> Exercise
Quote verbatim the rows below, from the very first one through the line that contains "h=4 m=12 s=18", including both of these ends.

** start Data excerpts **

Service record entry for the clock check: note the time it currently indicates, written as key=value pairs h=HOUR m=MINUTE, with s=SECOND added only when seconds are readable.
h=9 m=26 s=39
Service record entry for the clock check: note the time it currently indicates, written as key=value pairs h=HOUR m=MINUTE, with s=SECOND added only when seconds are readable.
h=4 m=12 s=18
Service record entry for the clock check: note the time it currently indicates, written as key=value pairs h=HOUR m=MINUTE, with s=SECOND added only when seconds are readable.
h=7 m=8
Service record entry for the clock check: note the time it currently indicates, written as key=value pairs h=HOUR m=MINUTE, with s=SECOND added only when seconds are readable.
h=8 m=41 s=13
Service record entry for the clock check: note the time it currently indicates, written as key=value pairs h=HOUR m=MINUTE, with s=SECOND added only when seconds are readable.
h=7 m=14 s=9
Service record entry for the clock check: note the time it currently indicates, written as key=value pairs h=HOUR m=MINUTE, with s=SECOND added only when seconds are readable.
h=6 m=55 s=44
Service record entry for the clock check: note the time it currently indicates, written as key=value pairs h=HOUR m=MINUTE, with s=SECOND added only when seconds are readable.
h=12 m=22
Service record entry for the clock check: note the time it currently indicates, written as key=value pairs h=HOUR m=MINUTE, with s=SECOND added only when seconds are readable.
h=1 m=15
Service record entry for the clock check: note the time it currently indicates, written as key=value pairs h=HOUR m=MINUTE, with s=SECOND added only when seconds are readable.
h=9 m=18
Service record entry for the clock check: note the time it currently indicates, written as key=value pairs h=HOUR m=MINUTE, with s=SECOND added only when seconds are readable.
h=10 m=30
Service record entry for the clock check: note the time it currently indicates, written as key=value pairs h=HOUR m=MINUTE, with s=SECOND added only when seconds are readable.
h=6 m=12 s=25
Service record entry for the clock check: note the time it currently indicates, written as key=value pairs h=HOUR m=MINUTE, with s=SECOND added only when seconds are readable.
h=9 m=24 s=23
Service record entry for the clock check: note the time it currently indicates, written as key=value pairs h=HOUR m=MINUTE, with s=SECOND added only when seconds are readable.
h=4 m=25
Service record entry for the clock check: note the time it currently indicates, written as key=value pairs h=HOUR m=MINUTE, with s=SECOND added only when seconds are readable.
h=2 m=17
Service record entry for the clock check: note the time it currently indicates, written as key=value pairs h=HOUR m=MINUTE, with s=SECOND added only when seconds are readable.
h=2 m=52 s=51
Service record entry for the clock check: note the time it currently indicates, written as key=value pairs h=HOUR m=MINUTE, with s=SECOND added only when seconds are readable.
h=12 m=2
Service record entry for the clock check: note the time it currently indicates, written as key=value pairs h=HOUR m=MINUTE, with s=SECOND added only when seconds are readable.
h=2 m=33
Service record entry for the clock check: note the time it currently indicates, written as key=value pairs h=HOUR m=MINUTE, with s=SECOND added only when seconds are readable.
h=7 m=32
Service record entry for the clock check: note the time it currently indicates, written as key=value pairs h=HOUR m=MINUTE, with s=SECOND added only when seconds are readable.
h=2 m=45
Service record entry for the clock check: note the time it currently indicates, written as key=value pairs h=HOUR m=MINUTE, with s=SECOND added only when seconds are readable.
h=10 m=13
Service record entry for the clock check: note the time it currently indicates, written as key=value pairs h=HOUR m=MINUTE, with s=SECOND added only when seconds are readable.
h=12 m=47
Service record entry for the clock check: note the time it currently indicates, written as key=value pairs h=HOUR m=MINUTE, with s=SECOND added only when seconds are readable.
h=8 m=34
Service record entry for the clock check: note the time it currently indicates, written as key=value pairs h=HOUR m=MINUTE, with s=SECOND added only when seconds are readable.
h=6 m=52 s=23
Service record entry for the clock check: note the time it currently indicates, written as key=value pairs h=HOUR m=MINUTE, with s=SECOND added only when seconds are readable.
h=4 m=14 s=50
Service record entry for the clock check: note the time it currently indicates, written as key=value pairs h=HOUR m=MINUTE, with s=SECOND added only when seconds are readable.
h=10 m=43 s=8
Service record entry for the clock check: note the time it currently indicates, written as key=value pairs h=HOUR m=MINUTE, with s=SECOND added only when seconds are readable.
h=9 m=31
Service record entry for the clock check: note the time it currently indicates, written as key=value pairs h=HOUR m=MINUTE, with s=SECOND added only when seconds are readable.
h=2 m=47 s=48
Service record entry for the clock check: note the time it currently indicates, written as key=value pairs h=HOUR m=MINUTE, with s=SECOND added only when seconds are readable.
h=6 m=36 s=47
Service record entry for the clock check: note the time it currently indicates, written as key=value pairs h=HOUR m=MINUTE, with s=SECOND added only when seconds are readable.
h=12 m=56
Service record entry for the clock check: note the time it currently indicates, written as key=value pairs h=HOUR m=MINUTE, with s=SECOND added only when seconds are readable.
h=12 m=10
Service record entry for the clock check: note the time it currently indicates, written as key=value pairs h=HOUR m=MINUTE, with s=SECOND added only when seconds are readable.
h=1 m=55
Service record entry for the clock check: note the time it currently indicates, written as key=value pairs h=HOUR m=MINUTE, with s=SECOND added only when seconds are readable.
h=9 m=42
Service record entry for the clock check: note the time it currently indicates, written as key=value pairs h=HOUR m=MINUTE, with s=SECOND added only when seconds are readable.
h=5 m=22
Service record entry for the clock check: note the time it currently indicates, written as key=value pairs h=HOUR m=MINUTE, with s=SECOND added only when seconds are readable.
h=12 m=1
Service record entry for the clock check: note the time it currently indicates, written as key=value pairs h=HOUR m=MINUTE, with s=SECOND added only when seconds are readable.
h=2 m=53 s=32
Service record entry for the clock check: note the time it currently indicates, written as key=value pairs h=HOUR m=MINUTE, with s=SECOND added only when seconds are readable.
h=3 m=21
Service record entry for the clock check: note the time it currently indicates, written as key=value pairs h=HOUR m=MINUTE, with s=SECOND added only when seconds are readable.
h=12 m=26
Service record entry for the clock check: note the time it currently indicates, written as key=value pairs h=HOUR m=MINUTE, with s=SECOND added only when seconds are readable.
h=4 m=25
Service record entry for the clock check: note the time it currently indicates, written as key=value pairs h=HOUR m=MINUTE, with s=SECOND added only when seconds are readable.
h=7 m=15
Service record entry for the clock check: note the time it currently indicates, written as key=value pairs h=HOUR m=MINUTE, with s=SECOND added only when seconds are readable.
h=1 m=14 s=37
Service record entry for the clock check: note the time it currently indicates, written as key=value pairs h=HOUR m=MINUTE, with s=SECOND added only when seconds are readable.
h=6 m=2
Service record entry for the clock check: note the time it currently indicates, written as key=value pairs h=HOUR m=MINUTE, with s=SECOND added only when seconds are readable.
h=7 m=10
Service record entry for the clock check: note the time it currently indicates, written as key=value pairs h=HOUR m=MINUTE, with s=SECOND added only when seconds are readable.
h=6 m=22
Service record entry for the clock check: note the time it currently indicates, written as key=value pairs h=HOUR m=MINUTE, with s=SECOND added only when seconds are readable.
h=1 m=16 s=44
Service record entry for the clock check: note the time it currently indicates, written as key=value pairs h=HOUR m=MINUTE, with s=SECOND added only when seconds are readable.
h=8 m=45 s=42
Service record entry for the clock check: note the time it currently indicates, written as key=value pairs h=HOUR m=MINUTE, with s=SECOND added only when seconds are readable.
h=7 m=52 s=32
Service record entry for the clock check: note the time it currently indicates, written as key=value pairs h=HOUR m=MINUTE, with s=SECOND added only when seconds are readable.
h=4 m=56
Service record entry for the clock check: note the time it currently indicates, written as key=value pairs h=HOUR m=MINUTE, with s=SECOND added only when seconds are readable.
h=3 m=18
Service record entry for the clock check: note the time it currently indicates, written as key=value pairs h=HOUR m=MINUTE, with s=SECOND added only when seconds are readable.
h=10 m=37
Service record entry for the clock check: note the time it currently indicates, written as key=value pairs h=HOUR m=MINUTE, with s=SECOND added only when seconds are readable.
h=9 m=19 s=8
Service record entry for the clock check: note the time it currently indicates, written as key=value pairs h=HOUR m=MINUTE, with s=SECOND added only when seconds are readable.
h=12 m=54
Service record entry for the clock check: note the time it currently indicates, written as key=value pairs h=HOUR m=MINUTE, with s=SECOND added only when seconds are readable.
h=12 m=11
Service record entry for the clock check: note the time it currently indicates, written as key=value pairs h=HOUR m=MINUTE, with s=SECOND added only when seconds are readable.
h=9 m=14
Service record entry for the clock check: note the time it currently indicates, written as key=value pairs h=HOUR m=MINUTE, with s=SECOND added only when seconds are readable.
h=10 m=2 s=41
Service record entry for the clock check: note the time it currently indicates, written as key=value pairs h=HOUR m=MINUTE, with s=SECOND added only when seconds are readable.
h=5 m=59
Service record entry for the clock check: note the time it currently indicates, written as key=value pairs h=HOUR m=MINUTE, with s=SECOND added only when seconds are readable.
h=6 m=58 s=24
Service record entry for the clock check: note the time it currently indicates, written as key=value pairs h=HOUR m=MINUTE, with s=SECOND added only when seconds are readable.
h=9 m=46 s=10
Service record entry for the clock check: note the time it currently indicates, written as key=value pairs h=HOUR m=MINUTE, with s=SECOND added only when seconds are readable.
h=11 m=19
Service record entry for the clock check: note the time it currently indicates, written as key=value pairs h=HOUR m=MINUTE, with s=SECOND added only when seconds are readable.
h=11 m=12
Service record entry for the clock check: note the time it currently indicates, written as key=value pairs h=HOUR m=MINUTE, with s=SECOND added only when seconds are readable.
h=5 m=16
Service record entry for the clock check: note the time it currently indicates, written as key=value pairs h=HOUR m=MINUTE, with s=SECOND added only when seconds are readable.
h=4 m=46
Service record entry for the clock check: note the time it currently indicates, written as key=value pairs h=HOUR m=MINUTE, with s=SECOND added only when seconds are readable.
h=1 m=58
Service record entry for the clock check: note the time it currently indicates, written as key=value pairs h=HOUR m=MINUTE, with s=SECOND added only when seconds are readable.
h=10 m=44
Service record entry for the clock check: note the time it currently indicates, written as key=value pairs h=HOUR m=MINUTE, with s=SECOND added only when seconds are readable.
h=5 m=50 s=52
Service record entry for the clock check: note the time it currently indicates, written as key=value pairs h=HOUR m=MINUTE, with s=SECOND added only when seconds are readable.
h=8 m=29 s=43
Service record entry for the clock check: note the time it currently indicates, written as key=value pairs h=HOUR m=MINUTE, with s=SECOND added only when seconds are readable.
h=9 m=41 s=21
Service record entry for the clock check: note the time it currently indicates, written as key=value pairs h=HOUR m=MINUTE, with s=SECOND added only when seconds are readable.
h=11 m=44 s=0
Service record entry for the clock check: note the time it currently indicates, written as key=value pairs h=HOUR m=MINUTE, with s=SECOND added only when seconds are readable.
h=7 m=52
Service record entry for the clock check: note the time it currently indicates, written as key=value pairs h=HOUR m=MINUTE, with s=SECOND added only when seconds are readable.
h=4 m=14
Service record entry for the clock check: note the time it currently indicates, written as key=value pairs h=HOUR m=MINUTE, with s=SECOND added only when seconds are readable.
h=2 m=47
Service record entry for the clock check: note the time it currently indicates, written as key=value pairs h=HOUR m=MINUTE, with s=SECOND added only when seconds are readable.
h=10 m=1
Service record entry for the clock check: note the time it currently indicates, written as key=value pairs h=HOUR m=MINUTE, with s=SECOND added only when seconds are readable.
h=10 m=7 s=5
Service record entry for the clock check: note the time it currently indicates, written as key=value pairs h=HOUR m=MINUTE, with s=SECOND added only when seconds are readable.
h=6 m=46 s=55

** end Data excerpts **

> The response
Service record entry for the clock check: note the time it currently indicates, written as key=value pairs h=HOUR m=MINUTE, with s=SECOND added only when seconds are readable.
h=9 m=26 s=39
Service record entry for the clock check: note the time it currently indicates, written as key=value pairs h=HOUR m=MINUTE, with s=SECOND added only when seconds are readable.
h=4 m=12 s=18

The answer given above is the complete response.